Atrial ectopic pacemaker escape mediated by phasic vagal nerve activity.

作者信息

Rozanski G J

机构信息

Department of Physiology, University of Nebraska College of Medicine, Omaha 68198-4575.

出版信息

Am J Physiol. 1991 May;260(5 Pt 2):H1507-14. doi: 10.1152/ajpheart.1991.260.5.H1507.
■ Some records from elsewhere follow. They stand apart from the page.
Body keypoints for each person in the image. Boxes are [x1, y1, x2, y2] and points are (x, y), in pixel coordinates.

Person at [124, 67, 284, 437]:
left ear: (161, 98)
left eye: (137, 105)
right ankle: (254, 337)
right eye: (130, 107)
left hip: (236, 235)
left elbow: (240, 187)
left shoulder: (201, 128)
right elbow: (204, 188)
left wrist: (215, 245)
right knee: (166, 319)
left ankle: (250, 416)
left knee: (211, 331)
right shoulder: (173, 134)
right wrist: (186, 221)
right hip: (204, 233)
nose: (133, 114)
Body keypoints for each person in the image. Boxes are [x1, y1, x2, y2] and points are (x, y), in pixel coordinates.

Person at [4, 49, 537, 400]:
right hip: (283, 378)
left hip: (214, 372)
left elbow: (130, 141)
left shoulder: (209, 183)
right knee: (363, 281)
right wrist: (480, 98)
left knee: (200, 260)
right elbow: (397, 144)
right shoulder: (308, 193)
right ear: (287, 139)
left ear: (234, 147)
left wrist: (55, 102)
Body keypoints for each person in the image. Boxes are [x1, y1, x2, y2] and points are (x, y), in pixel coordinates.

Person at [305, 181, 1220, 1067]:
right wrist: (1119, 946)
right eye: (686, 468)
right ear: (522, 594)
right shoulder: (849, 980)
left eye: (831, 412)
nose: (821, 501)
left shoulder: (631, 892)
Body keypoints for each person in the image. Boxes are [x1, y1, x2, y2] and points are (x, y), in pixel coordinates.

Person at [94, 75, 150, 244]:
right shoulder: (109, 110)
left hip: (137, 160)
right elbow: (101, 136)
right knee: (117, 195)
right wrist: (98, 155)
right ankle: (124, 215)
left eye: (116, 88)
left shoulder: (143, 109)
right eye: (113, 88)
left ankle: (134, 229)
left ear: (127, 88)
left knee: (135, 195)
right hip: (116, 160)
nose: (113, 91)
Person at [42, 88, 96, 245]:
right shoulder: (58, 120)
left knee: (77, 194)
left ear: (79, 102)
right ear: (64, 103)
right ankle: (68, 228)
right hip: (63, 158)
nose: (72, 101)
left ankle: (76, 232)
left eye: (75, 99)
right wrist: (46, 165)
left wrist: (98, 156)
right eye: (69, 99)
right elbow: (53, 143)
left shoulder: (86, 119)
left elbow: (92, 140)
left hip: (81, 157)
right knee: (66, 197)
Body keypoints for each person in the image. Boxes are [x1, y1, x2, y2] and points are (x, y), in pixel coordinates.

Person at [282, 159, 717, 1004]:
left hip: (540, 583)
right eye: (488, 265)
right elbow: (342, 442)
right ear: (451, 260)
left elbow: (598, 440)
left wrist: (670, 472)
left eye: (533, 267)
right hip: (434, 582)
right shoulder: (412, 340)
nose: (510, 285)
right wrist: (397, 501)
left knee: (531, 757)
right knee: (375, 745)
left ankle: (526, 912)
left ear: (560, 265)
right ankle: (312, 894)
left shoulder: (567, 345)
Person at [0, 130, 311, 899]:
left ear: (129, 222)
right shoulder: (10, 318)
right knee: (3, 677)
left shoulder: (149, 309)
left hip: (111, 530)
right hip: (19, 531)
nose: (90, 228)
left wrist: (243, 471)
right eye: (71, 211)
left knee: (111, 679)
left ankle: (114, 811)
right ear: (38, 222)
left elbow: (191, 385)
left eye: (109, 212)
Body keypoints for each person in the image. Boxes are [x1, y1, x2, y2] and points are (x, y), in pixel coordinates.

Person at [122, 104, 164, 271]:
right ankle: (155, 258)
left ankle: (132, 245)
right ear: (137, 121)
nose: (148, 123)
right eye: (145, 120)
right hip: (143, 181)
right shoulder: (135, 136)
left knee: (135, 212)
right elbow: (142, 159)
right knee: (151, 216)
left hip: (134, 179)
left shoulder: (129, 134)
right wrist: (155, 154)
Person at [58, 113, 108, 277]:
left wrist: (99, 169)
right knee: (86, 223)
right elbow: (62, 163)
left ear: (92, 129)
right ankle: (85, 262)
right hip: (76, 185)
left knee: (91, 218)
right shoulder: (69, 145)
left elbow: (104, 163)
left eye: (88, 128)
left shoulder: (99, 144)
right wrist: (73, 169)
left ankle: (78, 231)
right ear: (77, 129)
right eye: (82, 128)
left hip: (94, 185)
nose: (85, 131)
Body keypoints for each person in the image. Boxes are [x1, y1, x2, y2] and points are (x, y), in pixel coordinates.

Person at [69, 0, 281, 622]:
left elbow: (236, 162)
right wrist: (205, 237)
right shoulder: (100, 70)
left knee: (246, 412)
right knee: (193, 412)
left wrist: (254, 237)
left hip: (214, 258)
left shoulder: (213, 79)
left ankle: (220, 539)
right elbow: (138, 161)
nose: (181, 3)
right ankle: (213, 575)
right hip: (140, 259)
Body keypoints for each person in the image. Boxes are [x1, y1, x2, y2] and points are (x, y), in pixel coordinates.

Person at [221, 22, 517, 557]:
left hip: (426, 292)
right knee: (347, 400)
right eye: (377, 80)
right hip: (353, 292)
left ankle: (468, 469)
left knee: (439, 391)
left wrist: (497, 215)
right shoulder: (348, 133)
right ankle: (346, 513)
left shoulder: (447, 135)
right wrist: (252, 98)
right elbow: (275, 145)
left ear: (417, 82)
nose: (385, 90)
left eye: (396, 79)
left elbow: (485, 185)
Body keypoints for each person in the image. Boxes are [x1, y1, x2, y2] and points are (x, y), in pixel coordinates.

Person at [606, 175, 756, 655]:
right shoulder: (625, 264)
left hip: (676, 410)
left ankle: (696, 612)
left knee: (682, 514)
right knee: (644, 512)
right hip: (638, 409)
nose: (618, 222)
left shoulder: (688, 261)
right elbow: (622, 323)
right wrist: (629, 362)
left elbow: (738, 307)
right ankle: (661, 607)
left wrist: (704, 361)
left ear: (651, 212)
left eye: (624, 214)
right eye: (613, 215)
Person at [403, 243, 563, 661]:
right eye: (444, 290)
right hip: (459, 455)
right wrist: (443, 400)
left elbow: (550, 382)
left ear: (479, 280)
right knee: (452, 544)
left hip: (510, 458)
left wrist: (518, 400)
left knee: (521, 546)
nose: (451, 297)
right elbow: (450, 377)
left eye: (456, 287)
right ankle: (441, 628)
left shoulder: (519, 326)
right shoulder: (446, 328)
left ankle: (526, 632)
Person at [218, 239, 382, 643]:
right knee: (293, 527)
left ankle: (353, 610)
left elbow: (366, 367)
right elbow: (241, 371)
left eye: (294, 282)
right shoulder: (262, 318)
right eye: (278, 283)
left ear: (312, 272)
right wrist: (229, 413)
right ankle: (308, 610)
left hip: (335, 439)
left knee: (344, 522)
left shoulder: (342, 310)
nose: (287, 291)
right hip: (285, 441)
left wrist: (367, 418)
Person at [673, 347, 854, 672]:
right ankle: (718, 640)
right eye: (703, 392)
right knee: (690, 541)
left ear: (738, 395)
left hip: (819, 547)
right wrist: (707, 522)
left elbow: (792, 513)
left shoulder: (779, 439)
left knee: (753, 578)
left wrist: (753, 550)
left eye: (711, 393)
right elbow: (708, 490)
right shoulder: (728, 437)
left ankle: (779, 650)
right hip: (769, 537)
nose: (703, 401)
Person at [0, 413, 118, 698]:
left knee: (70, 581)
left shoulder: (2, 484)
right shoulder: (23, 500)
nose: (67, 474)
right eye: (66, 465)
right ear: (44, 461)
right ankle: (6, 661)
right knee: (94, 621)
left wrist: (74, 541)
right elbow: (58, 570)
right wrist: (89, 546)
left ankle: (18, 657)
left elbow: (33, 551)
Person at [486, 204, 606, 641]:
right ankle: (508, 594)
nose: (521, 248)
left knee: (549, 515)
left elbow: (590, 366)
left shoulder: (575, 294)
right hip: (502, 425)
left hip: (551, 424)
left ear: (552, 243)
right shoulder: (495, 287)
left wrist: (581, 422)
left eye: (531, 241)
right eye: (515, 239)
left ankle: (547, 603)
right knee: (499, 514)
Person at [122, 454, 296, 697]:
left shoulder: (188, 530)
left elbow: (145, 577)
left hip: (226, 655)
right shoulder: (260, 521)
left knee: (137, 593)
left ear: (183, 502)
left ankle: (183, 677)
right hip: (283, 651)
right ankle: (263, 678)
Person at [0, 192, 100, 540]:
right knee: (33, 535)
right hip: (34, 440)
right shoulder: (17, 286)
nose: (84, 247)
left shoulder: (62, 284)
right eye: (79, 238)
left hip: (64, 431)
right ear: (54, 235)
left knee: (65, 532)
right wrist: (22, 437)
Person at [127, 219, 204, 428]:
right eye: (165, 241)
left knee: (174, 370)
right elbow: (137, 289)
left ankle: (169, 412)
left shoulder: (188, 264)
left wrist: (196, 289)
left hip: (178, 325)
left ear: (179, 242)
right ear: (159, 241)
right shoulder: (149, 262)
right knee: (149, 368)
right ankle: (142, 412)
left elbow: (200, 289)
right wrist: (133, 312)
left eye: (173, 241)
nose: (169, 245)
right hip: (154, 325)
DOI:10.1152/ajpheart.1991.260.5.H1507
PMID:2035673
Abstract

Effects of vagal nerve activity on atrial ectopic pacemaker foci were studied in vitro in strips of rabbit tricuspid valve. Transmembrane potentials were recorded from pacemaker and working atrial fibers superfused with Tyrode solution containing propranolol. Tissues were paced from the atrial muscle end at cycle lengths of 90, 70, or 50% of the intrinsic pacemaker cycle, and postganglionic vagal nerve endings were stimulated with brief trains of pulses (200 Hz; 100-200 microseconds) through a second electrode near the pacemaker. Vagal trains scanning diastole hyperpolarized pacemaker and surrounding fibers to a maximum membrane potential of -74.7 +/- 1.8 mV (normal maximum diastolic potential = -75.5 +/- 1.6 mV) and elicited a period of inexcitability lasting 217.9 +/- 27.3 ms (drive cycle = 90% of pacemaker cycle). Inexcitability was evident at critical diastolic intervals where vagal input prevented atrial impulses from activating the pacemaker allowing spontaneous discharges to occur, i.e., escape, late in diastole. Besides inexcitability, incidence and timing of escape impulses were determined by cumulative effects of drive cycle length, vagal stimulus, and subthreshold electrotonic input on intrinsic pacemaker cycle. These data suggest that phasic vagal stimuli may transiently protect atrial ectopic pacemaker foci from conducted sinus impulses by rendering pacemaker and surrounding fibers inexcitable. In the setting of a long sinus (drive) cycle length, phasic vagal activity may result in spontaneous discharges manifest as late atrial premature beats.

摘要

在兔三尖瓣条带中对迷走神经活动对心房异位起搏点的影响进行了体外研究。从起搏和工作心房纤维记录跨膜电位,这些纤维被含有普萘洛尔的台氏液灌流。组织从心房肌末端以固有起搏周期的90%、70%或50%的周期长度进行起搏,并且通过靠近起搏点的第二个电极用短串脉冲(200Hz;100 - 200微秒)刺激节后迷走神经末梢。扫描舒张期的迷走神经串使起搏点和周围纤维超极化至最大膜电位-74.7±1.8mV(正常最大舒张电位=-75.5±1.6mV),并引发持续217.9±27.3ms的不应期(驱动周期=起搏周期的90%)。在关键舒张期间隔时不应性明显,此时迷走神经输入阻止心房冲动激活起搏点,从而允许在舒张晚期发生自发性放电,即逸搏。除了不应性外,逸搏冲动的发生率和时间由驱动周期长度、迷走神经刺激以及阈下电紧张输入对固有起搏周期的累积效应决定。这些数据表明,阶段性迷走神经刺激可能通过使起搏点和周围纤维失去兴奋性,从而短暂地保护心房异位起搏点免受传导的窦性冲动影响。在长窦性(驱动)周期长度的情况下,阶段性迷走神经活动可能导致表现为晚期房性早搏的自发性放电。